Smithers community members gathered together for the opening event at the Smithers Parent Legal Centre on Main Street Tuesday (Oct.1).
The event featured speakers and performances by the Gitdumden Clan, Legal Service Society chair and LSS Indigenous Services Vice President.
The center began as a temporary legal system but then transitioned into a permanent system offered for the Bulkley Valley and the Hazeltons.
Katrina Harry, LSS Indigenous Services Manager said she was pleased with the turnout.
“The work that has been done by the office here to build relationships, the relationships that already exist based on the working relationships that the staff already have, they’re known in the community, they’re trusted in the community,” she said.
The Parent Legal Centre helps parents when a child is at risk of being moved from their home or has been removed from a social worker because of safety concerns.
The center uses a team approach, where it uses lawyer services.

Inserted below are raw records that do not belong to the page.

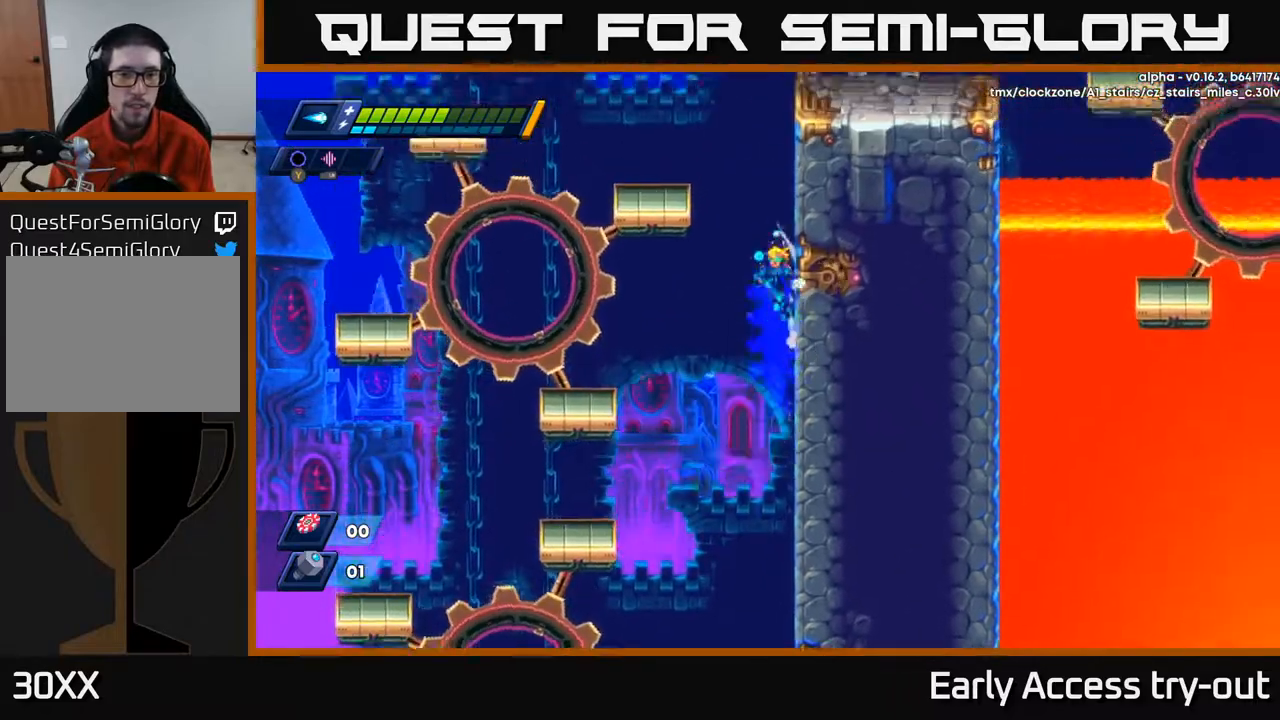
{"buttons": ["DPAD_RIGHT"], "right_stick": "center", "events": [[50, "A", "down"], [183, "A", "up"], [250, "A", "down"], [400, "A", "up"]]}
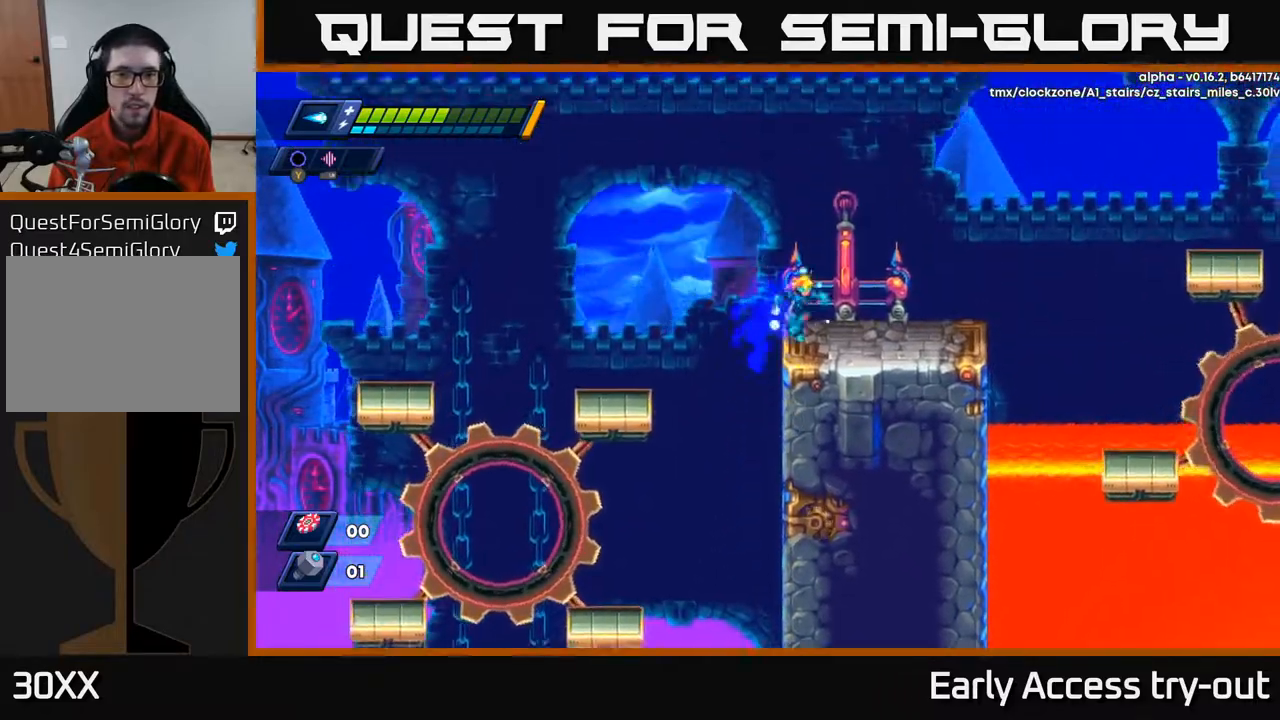
{"buttons": ["A", "DPAD_RIGHT"], "right_stick": "center", "events": [[483, "A", "down"]]}
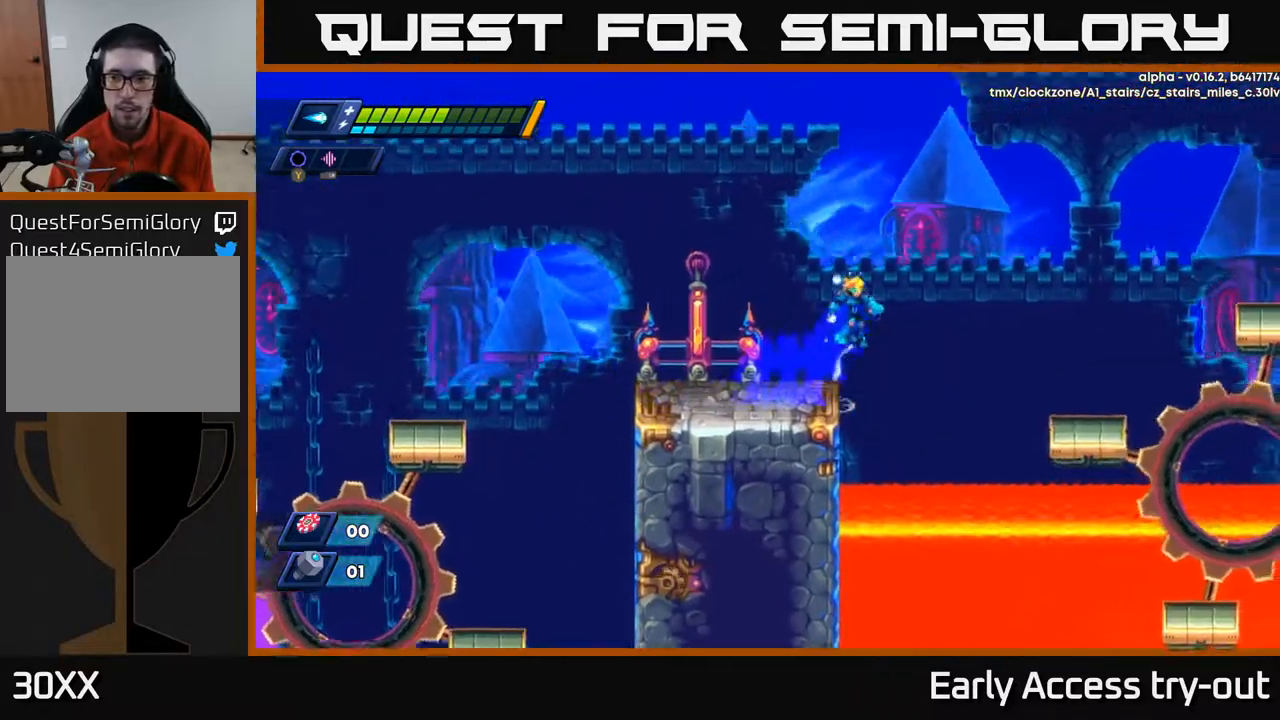
{"buttons": ["A", "DPAD_RIGHT"], "right_stick": "center", "events": []}
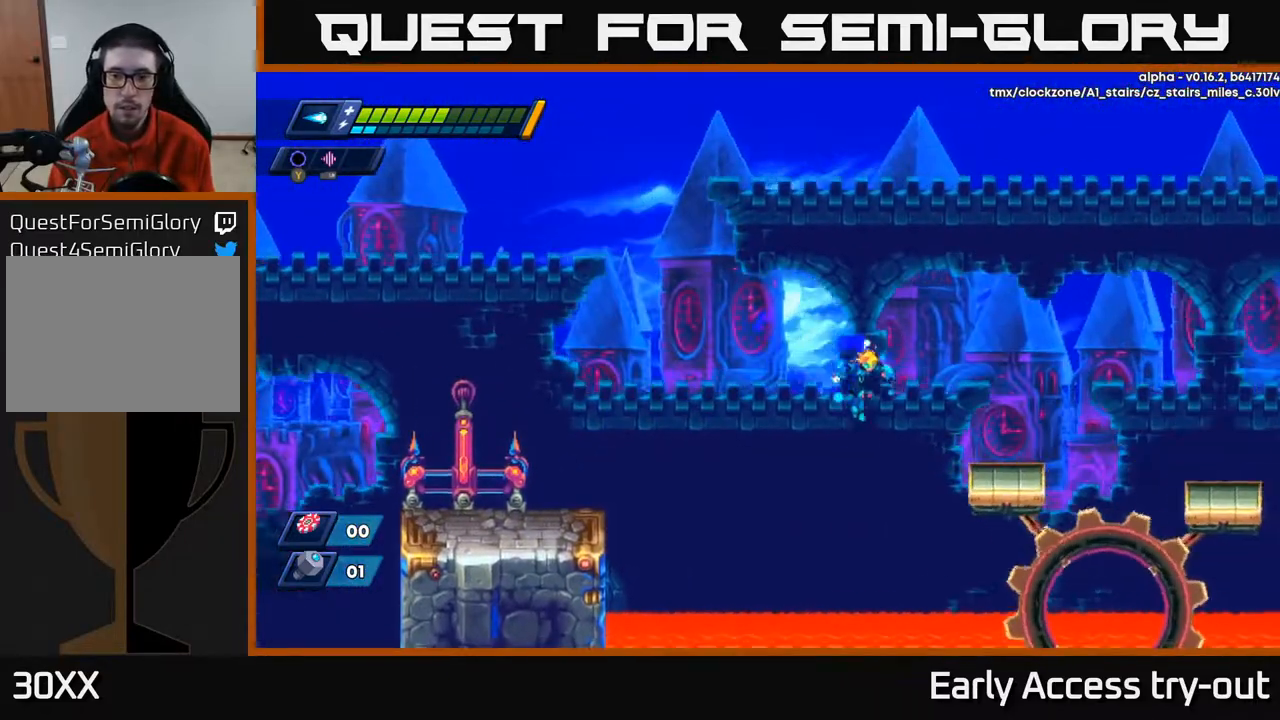
{"buttons": ["DPAD_RIGHT"], "right_stick": "center", "events": [[200, "A", "up"], [250, "DPAD_RIGHT", "up"], [300, "DPAD_LEFT", "down"], [350, "A", "down"], [350, "DPAD_LEFT", "up"], [500, "A", "up"], [500, "DPAD_RIGHT", "down"]]}
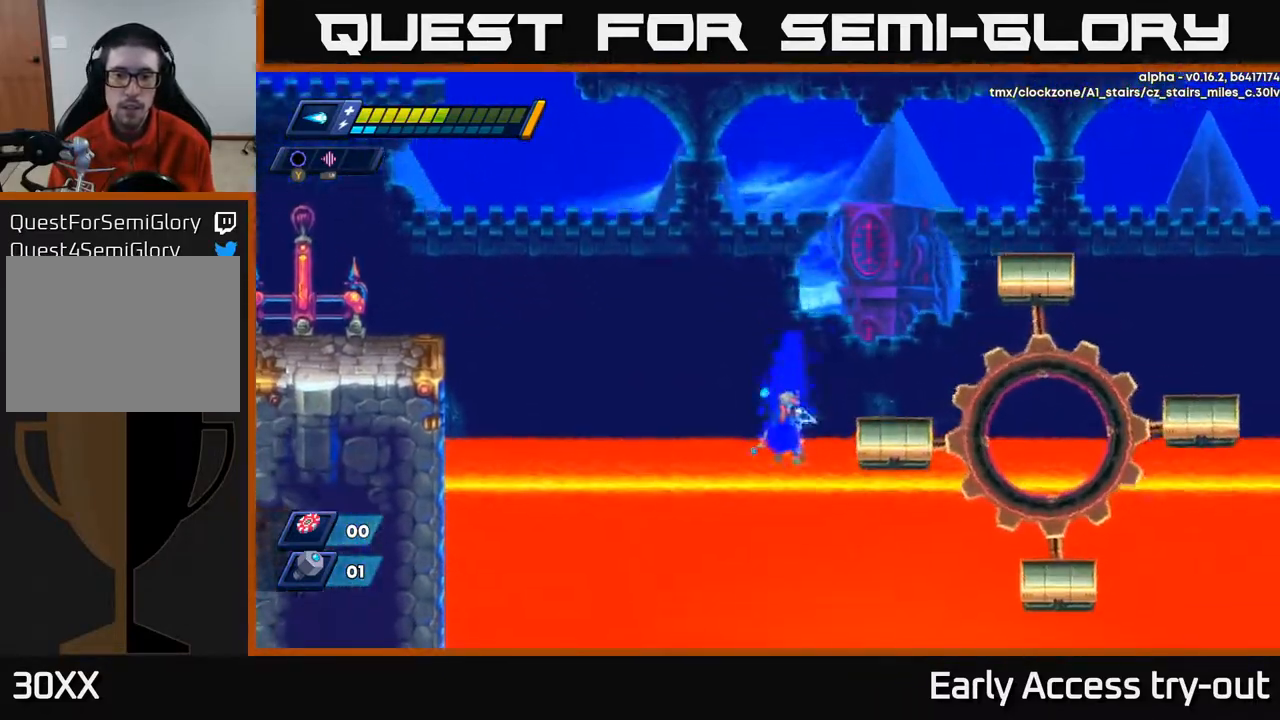
{"buttons": [], "right_stick": "center", "events": [[33, "A", "down"], [200, "A", "up"], [233, "DPAD_RIGHT", "up"]]}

It provides legal advice, representation at court, meditation and other collaborative meetings.
The center is open for anyone in the Bulkley Valley and the Hazeltons but does have a focus on indigenous families.
Harry also said the application will be processed quickly and managed efficiently.
“They will receive non-judgmental support from the staff here that is something all of the staff that we work with are very attuned to the types of trauma that our clients have experienced, the type of triggers they might have in dealing with social workers,” she said.
According to the Ministry of Children and Families in December there were 271 children in care in the Northwest and 256 of those children were indigenous.
The Legal Service Society has 10 parent legal centers, They are located in Vancouver, Surrey, Campbell River, Kamloops, Prince George, Victoria, Williams Lake, Terrace as well as the one in Smithers.
The centres were funded by the Ministry of Attorney General.